OCR correction pitch

From pro-iBiosphere Wiki
Jump to: navigation, search

The pitch

OCR correction is a long standing problem, especially given the huge amount of literature being made available by BHL. A simple way to correct errors in text would be useful. The whole text doesn't need to be corrected, often just a few characters need to edited to correct a taxonomic name, museum code, collection date, etc.


Examples of variation in a single name due to OCR errors:

  • Eleutherodactylus
  • Eleutheroclactylus
  • Eleuthewdactyliis
  • Eleiitherodactylus
  • Eleuthewdactylus

There are lots of ways to approach the problem of OCR markup correction, but I think the following is desirable:

  • Simple user interface, ideally WYSIWYG
  • User as much browser technology as we can, e.g. the "contenteditable" tag
  • Allow multiple people to edit
  • Ability to work offline (e.g., can we sit on a plane and correct text, then sync when we get back online?)

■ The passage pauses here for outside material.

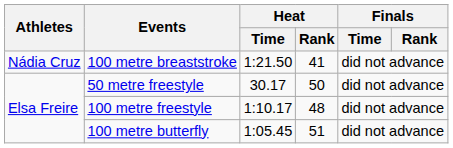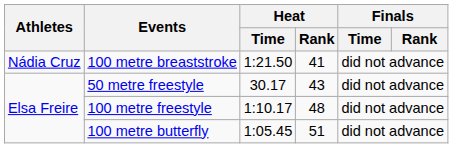50 metre freestyle | Heat / Rank: 50 -> 43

The ability to sync data on and offline suggests a database like CouchDB, and it's browser-based equivalent PouchDB. One implementation would be to display the page text in HTML, laid out as closely as possible to the original text. Each line is tagged "contenteditable" so a user can edit the text, if the user leaves that line its contents are saved to the database.

The use of CouchDB makes some design decisions simple. The data is stored in JSON, it can be placed on a public server in the cloud so that anyone could have the edited text (such as BHL). Users could edit the text offline in their browser, and store those edits in PouchDB, eventually syncing them with the central database.


Peter Hovenkamp: A lot of this sort of technology has aready been developed by the Distributed Proofreaders project (http://www.pgdp.net/c/)

--David Shorthouse Could think about using PDF.js for this as well https://github.com/mozilla/pdf.js. Example from GN http://demo.globalnames.org/reconciler?token=wN6HUIvWQuG1JdEVdaJ7cw

Marko Tähtinen: I added to the scope of use case the need to check specimen labels from OCR for match in limited dictionary for common attributes e.g. colletor's name, country etc. I created simple REST/JSON service that takes as input word from OCR and returns attribute type and possible correction. Example input: Latxia output: [{"ocrCorrectedString":"countryFixed: Latvia"}]

Starting points


Very crude demo showing capture of edits.

  • demo on bionames [1]

What would be the outcome?

A usable tool to correct OCR errors, and just as importantly, make those correction available to anyone.